• United States



Travel Safety: Training for the Last Resort

Mar 01, 20032 mins
IT LeadershipTravel Apps

If there's no help at hand, you'll need to fall back on your own resources

Even strapping executive hunks who go to the dojo twice a week can freeze up when faced with real violence. And there isn’t always time to call a hotline for advice. For that reason, companies may choose to send executives bound for dangerous regions to get security training. Crucible, the protective-services division of Kroll, specializes in helping corporate travelers cope with the realities of potentially violent situations.

It’s a curriculum that many travelers need and very few get, according to Jack Stradley, Crucible’s managing director. “My gut sense is that less than one in 10 travelers get any preparation or training,” he says. “Most Americans are so happy-go-lucky. [Their attitude is] why would anyone want to hurt me?”

Crucible’s aim is to train students to recognize the signs of possible trouble and to equip them with the skills to defuse it. Seminars range from a half-day basic introduction to personal security protection to more-detailed courses covering unarmed combat, firearms training, surveillance detection, abduction, antiterrorism and evasive driving. In the full-day sessions, executives tussle with mock assailants and work through scenarios that show how easily they can be compromised and how to recognize that they have been targeted. The attendees also receive some weapons training. “You’d be surprised how many executives have never handled a weapon,” says Jeff Schlanger, COO of Kroll’s Security Services Group. “They don’t understand that there’s a safety, how easy it is for [a gun] to go off, and how difficult it is for the average Joe to hit a human at 15 feet.”
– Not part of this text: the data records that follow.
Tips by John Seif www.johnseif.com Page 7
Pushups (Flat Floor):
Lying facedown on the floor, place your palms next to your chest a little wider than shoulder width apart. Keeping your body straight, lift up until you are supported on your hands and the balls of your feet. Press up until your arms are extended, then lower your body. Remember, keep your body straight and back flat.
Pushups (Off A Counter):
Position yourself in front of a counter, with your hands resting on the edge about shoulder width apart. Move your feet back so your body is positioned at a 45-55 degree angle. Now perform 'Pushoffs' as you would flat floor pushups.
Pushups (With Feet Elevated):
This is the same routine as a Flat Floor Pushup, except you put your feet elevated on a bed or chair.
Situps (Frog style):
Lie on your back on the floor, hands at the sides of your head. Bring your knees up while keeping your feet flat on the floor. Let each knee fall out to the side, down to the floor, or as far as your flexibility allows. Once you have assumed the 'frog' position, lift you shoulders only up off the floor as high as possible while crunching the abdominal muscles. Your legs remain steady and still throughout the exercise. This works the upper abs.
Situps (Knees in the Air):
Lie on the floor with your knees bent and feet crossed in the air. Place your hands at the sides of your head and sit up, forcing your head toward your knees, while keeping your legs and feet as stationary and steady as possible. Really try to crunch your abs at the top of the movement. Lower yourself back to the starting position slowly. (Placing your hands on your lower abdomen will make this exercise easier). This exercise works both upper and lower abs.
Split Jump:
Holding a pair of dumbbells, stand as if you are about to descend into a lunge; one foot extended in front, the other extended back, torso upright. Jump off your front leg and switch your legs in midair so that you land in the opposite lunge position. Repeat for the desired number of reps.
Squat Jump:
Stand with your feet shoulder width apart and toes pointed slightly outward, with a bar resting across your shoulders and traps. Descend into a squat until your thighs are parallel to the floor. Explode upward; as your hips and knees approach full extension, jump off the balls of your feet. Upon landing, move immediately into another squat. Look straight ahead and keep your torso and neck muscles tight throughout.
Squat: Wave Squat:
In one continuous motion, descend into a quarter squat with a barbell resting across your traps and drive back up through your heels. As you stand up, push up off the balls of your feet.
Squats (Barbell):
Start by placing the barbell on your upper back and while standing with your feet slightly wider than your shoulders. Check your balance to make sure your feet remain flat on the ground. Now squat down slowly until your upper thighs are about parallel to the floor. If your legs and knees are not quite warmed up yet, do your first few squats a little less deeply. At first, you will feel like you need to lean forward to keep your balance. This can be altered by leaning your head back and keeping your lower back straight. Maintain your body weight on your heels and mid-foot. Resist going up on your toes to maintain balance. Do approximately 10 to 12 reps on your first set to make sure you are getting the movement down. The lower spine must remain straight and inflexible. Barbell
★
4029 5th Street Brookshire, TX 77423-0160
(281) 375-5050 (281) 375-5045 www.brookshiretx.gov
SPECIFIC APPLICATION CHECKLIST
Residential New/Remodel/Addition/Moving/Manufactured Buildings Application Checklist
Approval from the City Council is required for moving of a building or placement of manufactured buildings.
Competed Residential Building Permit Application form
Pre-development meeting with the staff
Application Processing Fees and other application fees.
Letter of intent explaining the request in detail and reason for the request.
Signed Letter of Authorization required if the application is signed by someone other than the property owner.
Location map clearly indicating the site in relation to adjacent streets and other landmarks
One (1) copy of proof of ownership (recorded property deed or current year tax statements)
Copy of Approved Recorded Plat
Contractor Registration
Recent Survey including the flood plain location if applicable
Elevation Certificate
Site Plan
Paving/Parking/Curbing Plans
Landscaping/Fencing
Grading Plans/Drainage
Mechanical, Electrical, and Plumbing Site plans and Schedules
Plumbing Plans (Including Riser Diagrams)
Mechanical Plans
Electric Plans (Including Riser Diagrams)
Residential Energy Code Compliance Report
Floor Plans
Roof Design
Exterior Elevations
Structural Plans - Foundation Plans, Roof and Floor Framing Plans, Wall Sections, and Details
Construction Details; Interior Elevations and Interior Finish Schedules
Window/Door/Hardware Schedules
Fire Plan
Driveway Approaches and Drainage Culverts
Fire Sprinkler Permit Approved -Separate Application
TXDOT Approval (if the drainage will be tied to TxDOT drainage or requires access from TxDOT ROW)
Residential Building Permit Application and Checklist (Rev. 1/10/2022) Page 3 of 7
In many countries, locals will bait American travelers, making sexual, racial or political comments to try to provoke a reaction. Stradley walks his students through these scenarios, teaching them to act quickly to defuse the situation (even if only by walking away) before it escalates. “If I’m 20 feet away [from an antagonist], I can take action,” he says. “But if I let [it get] to the point where I have been physically assaulted, then I have far fewer options.”